At one point, one school district employee “testified that L.H. would receive instruction in math and handwriting through his physical education (gym) class and, though conceding that the physical education teacher is not a state accredited math teacher, she insisted that the physical education standards require higher order thinking skills such as math” (L.H. v Hamilton County Department of Education, Nos. 17-5989, 18-5086, 2018 WL 3966517, (E.D. Tenn. Aug. 20, 2018)).

L.H.’s new IEP also did not tie his academic goals to regular education standards. The program in the Comprehensive Development Classroom is not peer-reviewed, as is required by IDEA, did not provide report cards or track educational progress, and did not prescribe any homework.

Rather than place L.H. in the suggested Comprehensive Development Classroom, his parents unilaterally removed him, placed him in a private Montessori school and sued for reimbursement. In Tennessee, parents may be awarded reimbursement if a state judge finds that the public school violated the IDEA and the private school is appropriate under IDEA (Florence Cnty. Sch. Dist. Four v. Carter, 510 U.S. 7, 15, 114 S.Ct. 361, 126 L.Ed.2d 284 (1993)).

The school district suggested in court that reimbursement should be denied because L.H.’s parents could have invoked stay-put, but were instead indignant because the school district suggested part-time placement in a Contained Development Classroom. However, the appellate judge later stated that, “Maybe it is true that L.H.’s parents were indignant at that “suggestion,” which was obviously more than a suggestion, but they also had reason to be concerned that those teachers—who had backed up that “suggestion” by insisting that they could not and would not provide the necessary support services to L.H. at Normal Park—were unwilling to teach L.H. under any circumstances. Moreover, as already discussed, these Normal Park teachers were openly unwilling or unable to properly engage in the process of mainstreaming L.H., rather than isolating and removing him when it became challenging” (L.H. v Hamilton County Department of Education, Nos. 17-5989, 18-5086, 2018 WL 3966517, (E.D. Tenn. Aug. 20, 2018)).

A lower court found that the public school had violated LRE, but denied reimbursement, finding the Montessori school into which parents placed LH was too “unstructured” and therefore inappropriate placement.

On appeal, the court found that the lower court, “Appears to have rejected [the CDC], at least in part (though a critical reading reveals it to be much more than merely in part) because the court rejects the Montessori approach in general.
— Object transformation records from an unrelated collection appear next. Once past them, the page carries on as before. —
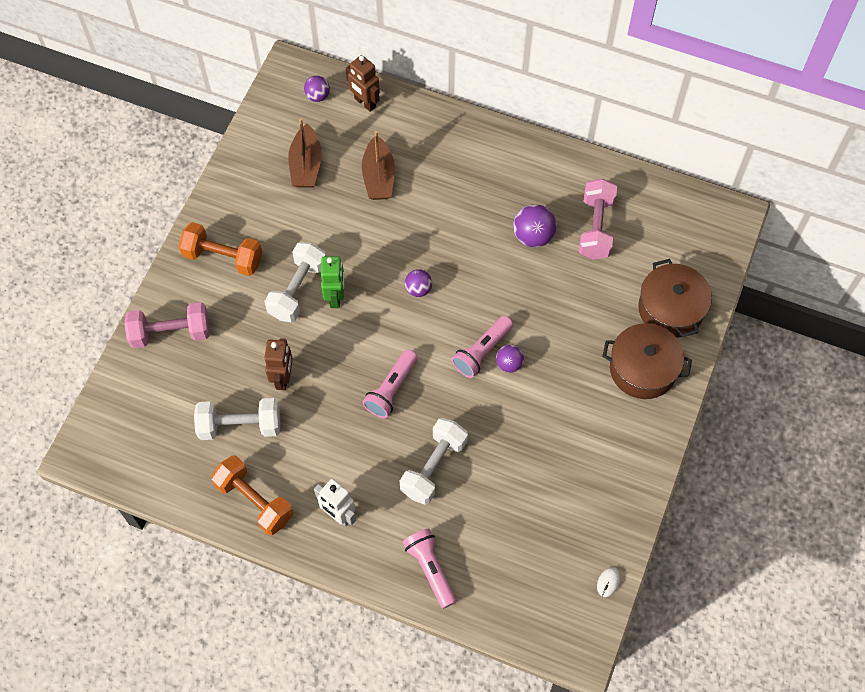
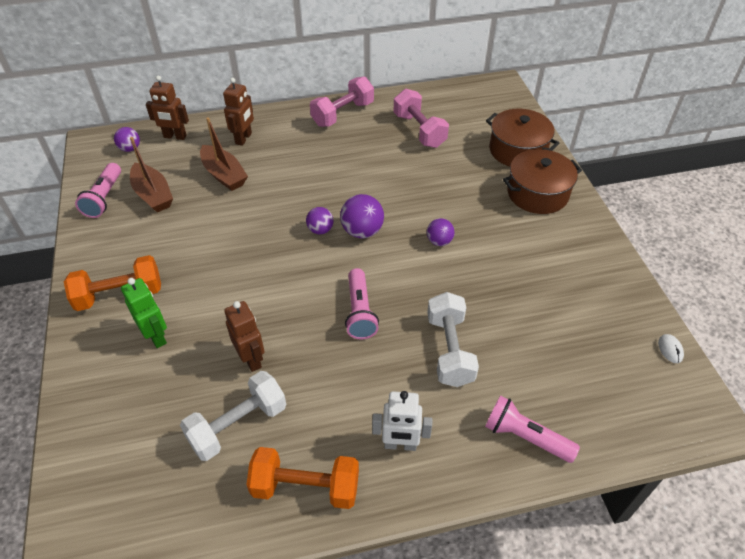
camera: 35 degrees left, 15 degrees down
(171, 333) = (104, 384): pink dumbbell -> pink dumbbell (343, 114)
(297, 290) = (212, 283): white dumbbell -> none
(335, 297) = (252, 271): green robot -> green robot (156, 336)
(424, 141) = (244, 138): none -> brown robot
(482, 352) = (410, 245): pink flashlight -> pink flashlight (104, 198)
(533, 236) = (379, 155): purple ball -> purple ball (362, 231)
Under such a view, no Montessori school is qualified to teach a student with Downs  Syndrome. That cannot be” (L.H. v Hamilton County Department of Education, Nos. 17-5989, 18-5086, 2018 WL 3966517, (E.D. Tenn. Aug. 20, 2018)).
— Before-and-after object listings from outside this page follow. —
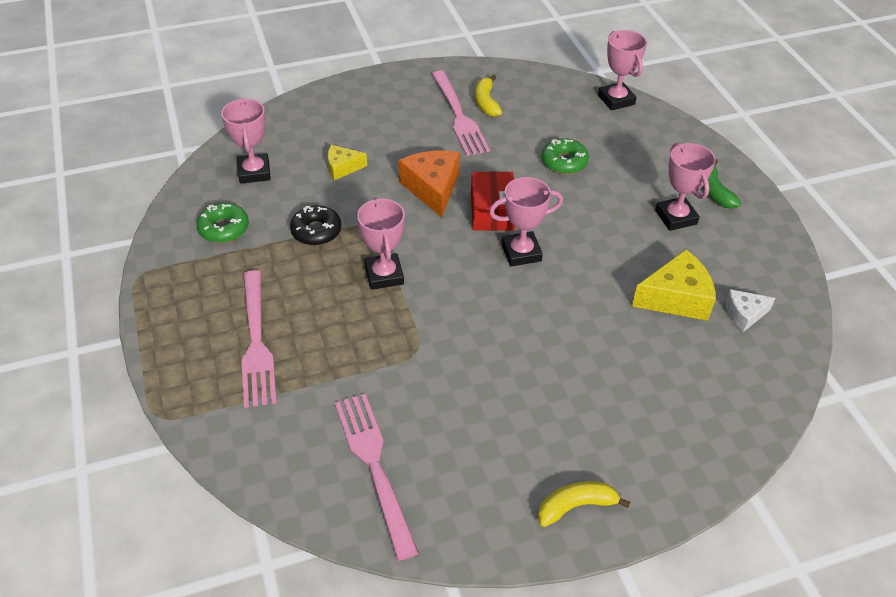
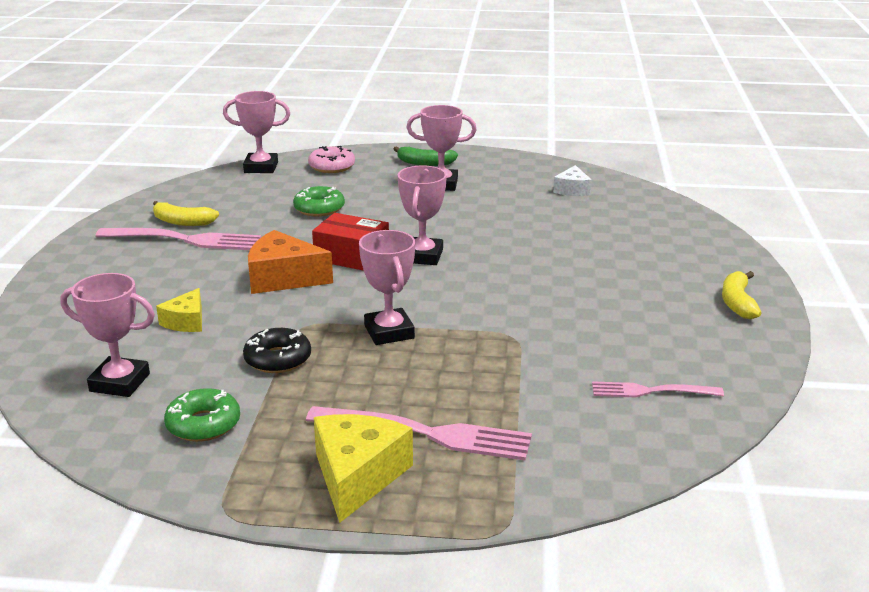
camera: 65 degrees left, 20 degrees down
(374, 466) = (651, 391): pink fork -> pink fork, size x0.60
(384, 275) = (389, 332): pink trophy -> pink trophy turned 60 degrees clockwise
(654, 137) = (332, 167): none -> pink donut
(676, 298) = (535, 208): yellow cheese -> yellow cheese (357, 476)

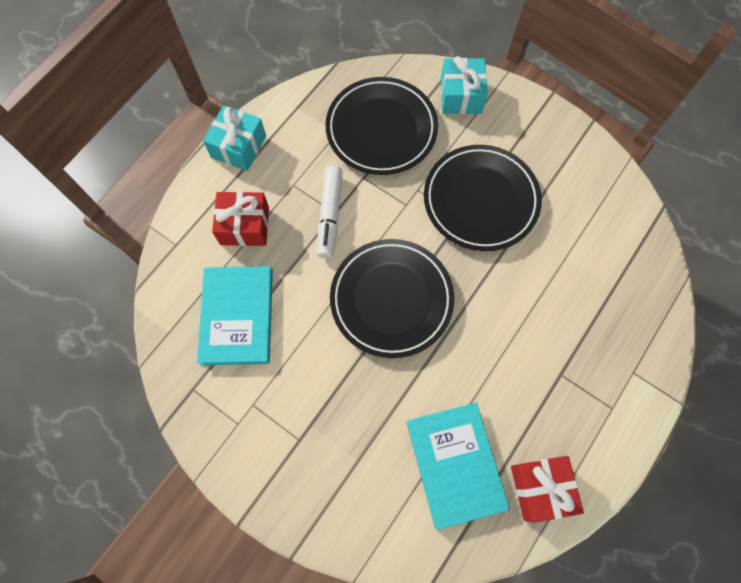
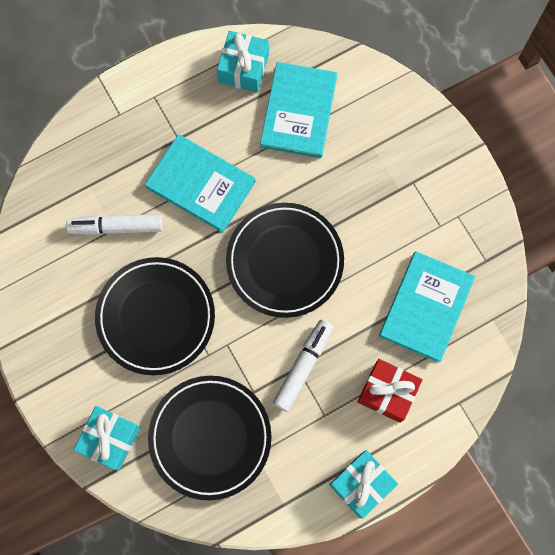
camera: 155 degrees left, 5 degrees up
(511, 337) = (201, 184): none -> turquoise book
(540, 488) = (244, 68): red gift -> turquoise gift
(564, 261) = (116, 227): none -> white marker

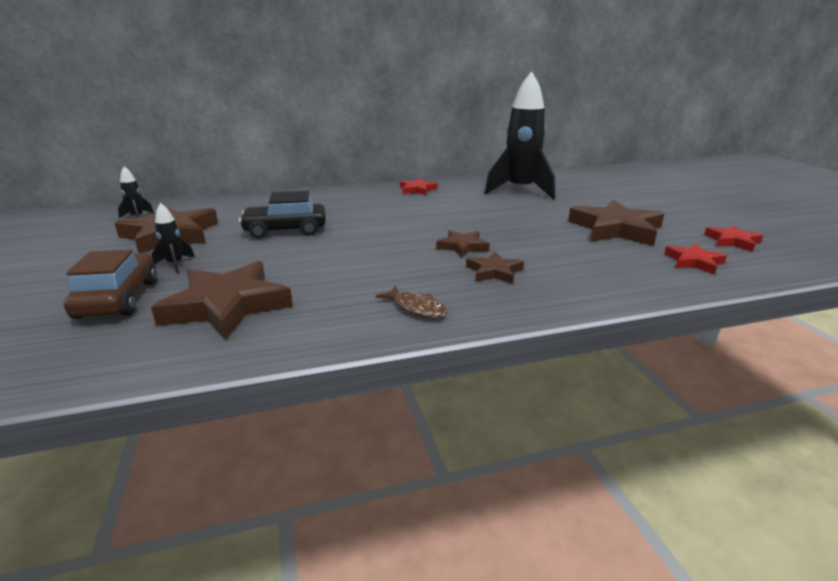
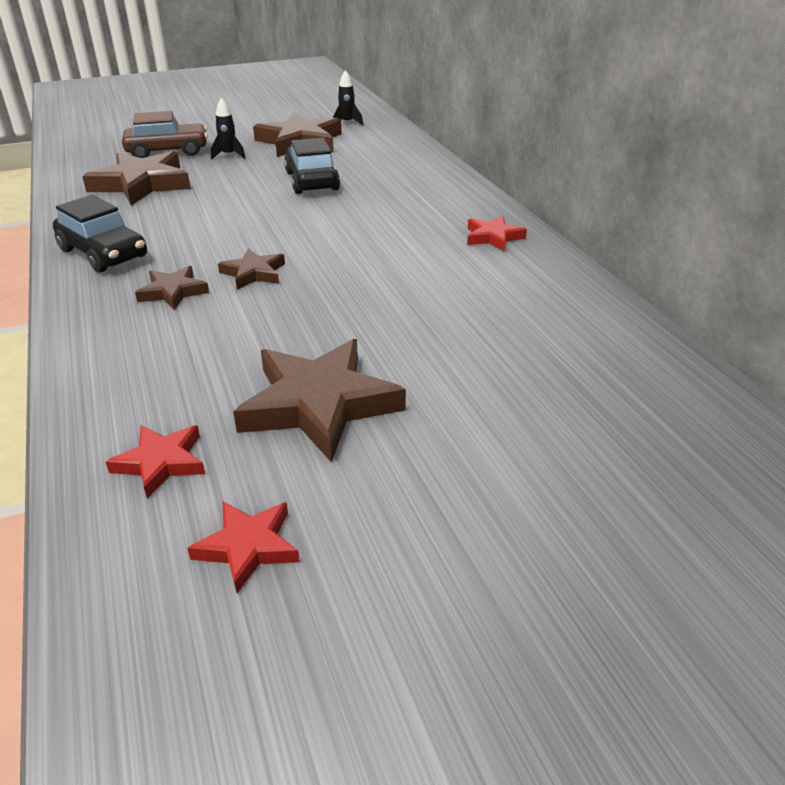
camera: 85 degrees right, 10 degrees up
(416, 308) = (103, 253): brown fish -> black car
(520, 191) = (525, 323): black rocket -> none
At one point, the school took the position that mainstreaming isn’t about physical location, but the academic methodology, meaning that special ed students are so different from classmates socially and intellectually that they are already “isolated” even if they are in the same classroom (i.e. special ed students could never be “mainstreamed”. ) The court rejected this out of hand.

The judge noted that “this is really an argument against ‘mainstreaming’ as a concept because HCDE believes it is impossible, impractical, or counterproductive” (L.H. v Hamilton County Department of Education, Nos. 17-5989, 18-5086, 2018 WL 3966517, (E.D. Tenn. Aug. 20, 2018)).

Both L.H.’s parents and the public school appealed the decision. The appellate court affirmed the lower court’s finding that the public school had violated LRE, and reversed the lower court’s decision to deny L.H.’s parents reimbursement. In reversing, the Circuit court noted that the reason the trial court denied reimbursement because “at least in part the court rejects Montessori approach in general” which “cannot be”. In fact, LH was mainstreamed all the time at the Montessori school, followed a curriculum tied to state standards, and had a teacher and 1:1 aide.

While this is a Tennessee case, this is another example of courts affirming FAPE in the LRE, with LRE being a significant part of school’s obligation under IDEA.  Sticking all the special education students together in one room – or isolating them in the back of the room away from their peers for that matter – is not LRE.